Lecture Summary February 14 2001: Genome Evolution

Genome size

Genome size is often expressed in weight units (1 picogram = 10-15 g) or in Gigabases (Gb), Megabases (Mb), or kilobases (kb), 1 picogram is roughly 980 Mb). Sometimes the genome size is specified as the C-value ((C)onstant value because in a species it is rather constant). )

Prokaryotes

The known genome sizes vary over a range of about 20-30 fold.
Eubacteria 580-13200 kb
Mycoplasma 580-1800 kb
Gram negative 650-7800 kb
Gram positive 1600-11600 kb
Cyanobacteria 3100-13200 kb
Archaebacteria 1600-4800 kb

Eukaryotes

The range of the genome size in Eukaryotes is much larger (up to a few thousand fold) [a few examples]
Drosophila melanogaster (fruitfly) 0.18 Gb
Chicken 1.2 Gb
Carp 1.7 Gb
Boa constrictor (snake) 2.1 Gb
Rat 2.9 Gb
Human 3.4 Gb
Tobacco 3.8 Gb
Onion 18.0 Gb
Amphiuma (salamander) 84.0 Gb
Lungfish 140.0 Gb
Ophioglossum (Fern) 160 Gb
Amoeba dubia 670 Gb

What increases genome size

Polyploidization

Two different processes can form complete genome duplicates.

Autopolyploid: During meiosis the genome doubles and then segregates into haploid genome sets (in the gametes). When this process goes wrong (e.g. stopping of the segregation through some chemicals or genetic defects) we can end up instead of having 4 haploid gametes with diploid gametes, these often endreduplicate and form a tetraploid organism.

Allopolyploid: By hybridizing two species A, B and endoreduplication one can form a tetraploid that contains 2 sets from species A and two sets from species B.

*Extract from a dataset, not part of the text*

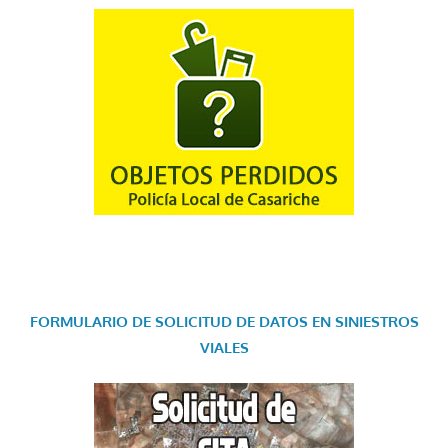
FORMULARIO DE SOLICITUD DE DATOS EN SINIESTROS
VIALES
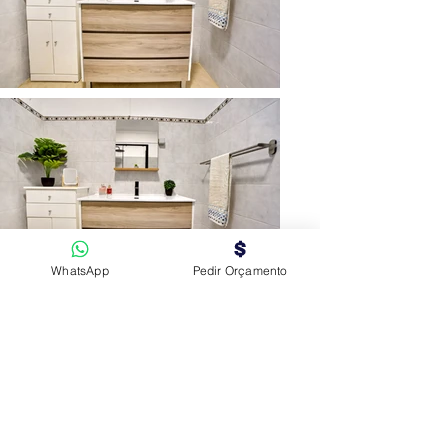
WhatsApp
Pedir Orçamento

Polyploidisation is a common tool in plant breeding and almost all our crop plants are polyploid. The wheat we use for bread flower was created by a hybrid crossing between two diploid species with 14 pairs (2n=14) of chromosomes and an endoreduplication (2n=28), this allotetraploid hybrid (which is used for semolina flower (pasta)) then was crossed another diploid species with 2n=14. The resulting hybrid is hexaploid (2n=42).

Tetraploids (and other even-ploids) are normally fertile and produce viable offspring. Triploids (diploid gamete joined by a haploid gamete) normally are healthy individuals, but because in meiosis the chromsome pairing gets messed up, triploids are often sterile. This is used in production of seedless crop, such as bananas, water melons, grapes.

Gene duplications, Transposons

see lecture on Multi-gene families

How much of the genome is used?

Analyses showed that we can distinguish between three major groups of genes

The repetitive DNA is most non-coding.

Genome sizes and amount of single copy genes
Species Genome size (Mb) %scDNA
Drosophila melanogaster 0.2 60
Bufo bufo (Toad) 6.9 20
Natrix natrix (snake) 2.5 47
Gallus domesticus (Chicken) 1.2 80
Human 3.4 64

Birds have a rather small genome that is remarkable similar in size among all birds. It is believed that because of their high metabolic rate (much higher than in many mammals and amphibians) copying large unused chunks of DNA would cause a fitness reduction. An alternative to this view would be that the small genome size in birds is just a historical accident, their closest living relative crocodiles have a genome that is not much larger than the birds.

Maintenance of genome size

Genome sizes vary widely among species, and even among closely related species, so one can wonder what maintains the genome size. Several hypotheses were put forward, and the case is still not decided, some of them most likely apply, at least partly

GC-content

The contents of Guanine and Cytosine in DNA in many species has some typical frequency, it is often higher than what we would expect when all the mutations between the different nucleotides were equal. For example in bacteria, E. coli it is 50%, in Mycobacterium tuberculosis 67%, but in some it is very low (e.g. Clostridium 26%). Similar striking differences are seen also in eukaryotes: Gardia has about 80% GC content whereas Plasmodium falciparum <20% (Malaria causing organism). Several hypotheses were put forward and it seems that GC contents may be related to selection for thermal stability: codons with more GC code for more thermostable aminoacids. UV and radiation also produces dimers between T - T that produces a DNA defect. An alternative hypothesis is the one that the bias is caused by differences of the mutation rate from A and T to G and C.

We can explore these hypotheses using the genetic code. The expectation is that changes at the 3rd position are neutral because any change does not change the protein, but differences at the first, the second position will change the protein and may not be neutral. If the GC content is neutral we would expect the same ratio on all nucleotides in the codon. This ratio should be dependent on the overall GC content. The observation is that the third position follows a neutral expectation whereas the first and, even stronger, the second nucleotide show that the ratio in high GC content species is lower than we would expect.